Central Banks

                                There are Eight Major Central banks which are followed by Forex traders to make their decisions with the help of Fundamental analysis. These Banks make the important decisions on Interest rates in the Country. The main aim of Central Bank is to achieve currency stability and maintain economic growth of the Country.

  • US Federal Reserve Bank (FED)                                                                                                        
  1. FED can be sonsidered as the Bank with highest Influence on currency market. Almost 85% of currency transactions involve US $.   
  2. FOMC (Federal open Market Committee) is decision making body on interest rates and consist of seven Governors and five District Presidents. 
  3.  Body meets eight times in a year.

    • European Central Bank (ECB)
    1. Established in June,1998 , creation of Euro.
    2. Governing Council decides on the monetary policy.   
    3. Body meets twice a week but policy is changed only in eleven meetings.
    4. Export oriented economy, so excess currency appreciation is avoided.

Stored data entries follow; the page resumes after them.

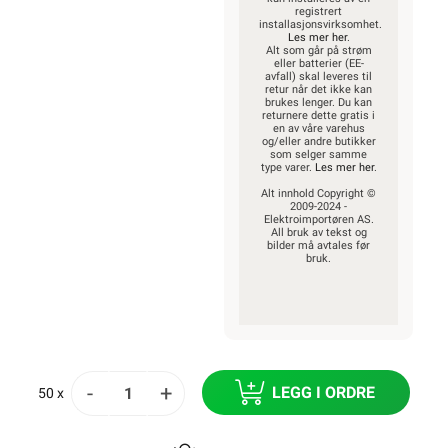
registrert
installasjonsvirksomhet.
Les mer her
.
Alt som går på strøm
eller batterier (EE-
avfall) skal leveres til
retur når det ikke kan
brukes lenger. Du kan
returnere dette gratis i
en av våre varehus
og/eller andre butikker
som selger samme
type varer.
Les mer her
.
Alt innhold Copyright ©
2009-2024 -
Elektroimportøren AS.
All bruk av tekst og
bilder må avtales før
bruk.
-
+
LEGG I ORDRE
50 x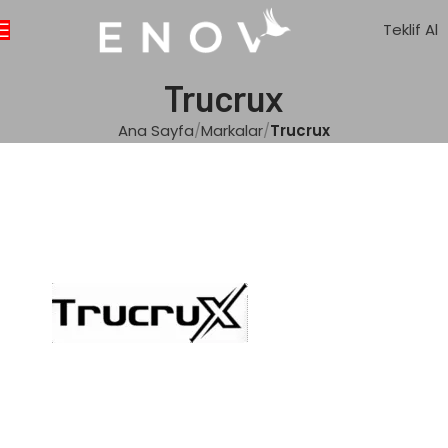
Teklif Al
Trucrux
Ana Sayfa
Markalar
Trucrux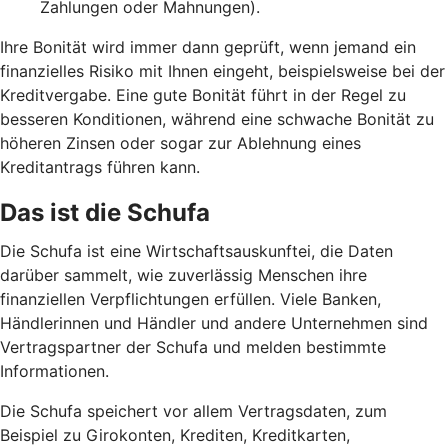
Zahlungen oder Mahnungen).
Ihre Bonität wird immer dann geprüft, wenn jemand ein
finanzielles Risiko mit Ihnen eingeht, beispielsweise bei der
Kreditvergabe. Eine gute Bonität führt in der Regel zu
besseren Konditionen, während eine schwache Bonität zu
höheren Zinsen oder sogar zur Ablehnung eines
Kreditantrags führen kann.
Das ist die Schufa
Die Schufa ist eine Wirtschaftsauskunftei, die Daten
darüber sammelt, wie zuverlässig Menschen ihre
finanziellen Verpflichtungen erfüllen. Viele Banken,
Händlerinnen und Händler und andere Unternehmen sind
Vertragspartner der Schufa und melden bestimmte
Informationen.
Die Schufa speichert vor allem Vertragsdaten, zum
Beispiel zu Girokonten, Krediten, Kreditkarten,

    • Bank of England (BoE)
    1. The monetary policy decisions are taken by a Committee of nine members, Governor, two deputy Governors, two Directors and four experts.
    2. Meets once every month to decide policy changes.
    3. Inflation rate is targeted at 2%. Accordingly changes are made to currency interest rates.                   

    • Bank of Japan (BoE)
    1. Monetary policy decision making committee consist of nine members headed by Governor.
    2. Committee meets once every month to decide on monetary policy.
    3. Export-oriented economy. Central bank always tries hard to prevent appreciation of Yen.
    4. Interest rate is set to Zero. Advantage in carry trade. 


    •  The Royal Bank of Canada (BoC)        


    1. Governor, senior deputy Governor and six deputy Governors decide the monetary policy. 
    2. Committee meets eight times a year.
    3. Controls the Inflation rate between 1-3%.






    • The Swiss National Bank (SNB)
    1. Export-oriented economy. Thus the currency is controlled not to be strong.
    2. Committee consist of only three people and is quite conservative related to Interest rates.




    • The Reserve Bank of Australia (RBA) 
    1. Monetary Policy committee consist of Governor and eight other members.
    2. Committee meets eleven times a year & regulates the inflation rate between 1-3%.
    3. Meeting is generally on first Tuesday of every month excluding January every year.

    • Reserve  Bank of NewZealand (RBNZ)
    1. It has no Committee and the decision solely lies with the Governor.
    2. Decision is taken eight times a year & Inflation rate is controlled at around 1.5%.